大井川通信

大井川あたりの事ども

イソヒヨドリの弾道

国道沿いの駐車場に車を停めていると、黒い影が、前方の上空からまっすぐに飛んできて、見る見る大きくなって、頭をかすめる。とっさに振り向くと、そのままの浅い角度で、少し先の自動車の下のあたりに「着弾」した。

イソヒヨドリだ。そっと近づいてのぞきこむと、全身濃紺で、腹のあたりだけ濃い赤のオスが地面をはねている。もう少し明るい青と赤なら目立つのに、ちょっと目には、黒っぽい鳥に見える。もともと海辺に住むせいか、ウエットスーツを着用したような、ぬめっとした質感だ。海辺の岩場に近い環境のために、アスファルトとビルの街中に進出して、元気に暮らしている。きっと潮風と海鳴りに負けないじょうぶな喉で、とてもきれいで大きなさえずりをビルの谷間に響かせる。

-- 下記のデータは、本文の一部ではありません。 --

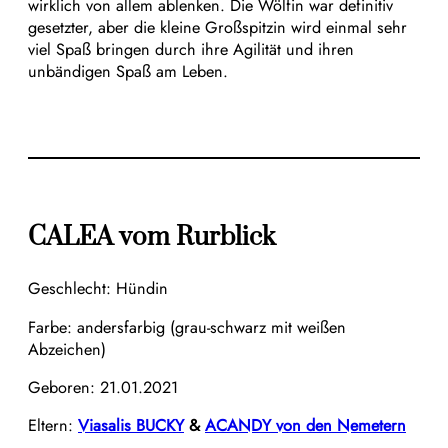
wirklich von allem ablenken. Die Wölfin war definitiv
gesetzter, aber die kleine Großspitzin wird einmal sehr
viel Spaß bringen durch ihre Agilität und ihren
unbändigen Spaß am Leben.
CALEA vom Rurblick
Geschlecht: Hündin
Farbe: andersfarbig (grau-schwarz mit weißen
Abzeichen)
Geboren: 21.01.2021
Eltern:
Viasalis BUCKY
&
ACANDY von den Nemetern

僕が好きなのは、その直線的な飛び方だ。すこし太めの身体に短い翼と尾羽。あまり羽ばたきを感じさせずに、砲弾のように滑空する。今までも、街角で何度かハッとさせられてきた。だから、今回の「襲撃」にも、すぐにイソヒヨドリとわかったのだ。

鳥たちの生活と僕の生活が不意に交差する場所。そこで僕は、彼らと挨拶を交わし、ひそかに励ましあう。